Lewis, Leo, The Independent (London, England)


BP, Shell and a host of other major oil companies have joined forces to exploit a potentially massive oilfield discovered on the north coast of the Caspian Sea which could propel Kazakhstan into the premier league of oil-exporting countries.

Kazakhstan, the largest of the Soviet Union's former satellites, has based its economic growth on oil production, but revenues have so far been limited, and half of the 15 million-strong population lives on just pounds 20 per month.

But the discovery of potentially rich oil reserves in Kashagan could dramatically reverse that. Preliminary testing on the reservoir, which lies 45 miles south of the fishing town of Atyrau, has produced a range of estimates. Some believe the 350 million- year-old coral atoll could contain 10 billion barrels of recoverable oil; others go as high as 30 billion.

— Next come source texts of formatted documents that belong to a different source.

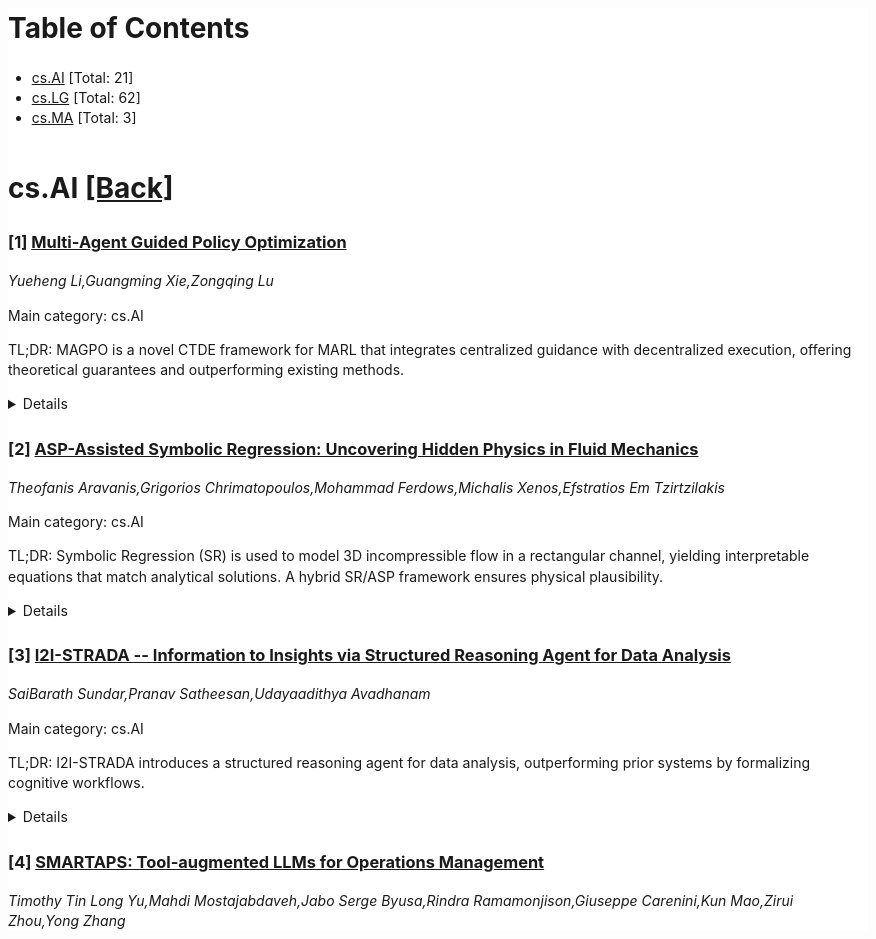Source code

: <div id=toc></div>

# Table of Contents

- [cs.AI](#cs.AI) [Total: 21]
- [cs.LG](#cs.LG) [Total: 62]
- [cs.MA](#cs.MA) [Total: 3]


<div id='cs.AI'></div>

# cs.AI [[Back]](#toc)

### [1] [Multi-Agent Guided Policy Optimization](https://arxiv.org/abs/2507.18059)
*Yueheng Li,Guangming Xie,Zongqing Lu*

Main category: cs.AI

TL;DR: MAGPO is a novel CTDE framework for MARL that integrates centralized guidance with decentralized execution, offering theoretical guarantees and outperforming existing methods.


<details><summary>Details</summary></details>


### [2] [ASP-Assisted Symbolic Regression: Uncovering Hidden Physics in Fluid Mechanics](https://arxiv.org/abs/2507.17777)
*Theofanis Aravanis,Grigorios Chrimatopoulos,Mohammad Ferdows,Michalis Xenos,Efstratios Em Tzirtzilakis*

Main category: cs.AI

TL;DR: Symbolic Regression (SR) is used to model 3D incompressible flow in a rectangular channel, yielding interpretable equations that match analytical solutions. A hybrid SR/ASP framework ensures physical plausibility.


<details><summary>Details</summary></details>


### [3] [I2I-STRADA -- Information to Insights via Structured Reasoning Agent for Data Analysis](https://arxiv.org/abs/2507.17874)
*SaiBarath Sundar,Pranav Satheesan,Udayaadithya Avadhanam*

Main category: cs.AI

TL;DR: I2I-STRADA introduces a structured reasoning agent for data analysis, outperforming prior systems by formalizing cognitive workflows.


<details><summary>Details</summary></details>


### [4] [SMARTAPS: Tool-augmented LLMs for Operations Management](https://arxiv.org/abs/2507.17927)
*Timothy Tin Long Yu,Mahdi Mostajabdaveh,Jabo Serge Byusa,Rindra Ramamonjison,Giuseppe Carenini,Kun Mao,Zirui Zhou,Yong Zhang*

At 20 billion barrels it would be among the top five biggest oilfields in the world. Further early analysis has suggested that the Kashagan site could push the country's overall production levels to two million barrels a day, a figure that places it up in the top ranks of producers along with Saudi Arabia, Kuwait and Iran. "They could easily be exporting three million barrels a day in 15 years, maybe 10," said Robert Ebel, director of energy and national security at the Center for Strategic and International Studies in Washington. But the oil industry is not known for its restraint when drawing up its estimates.

Kazakhstan joins a variety of central Asian and South American countries whose potential has been talked to the heights by oil exploration companies.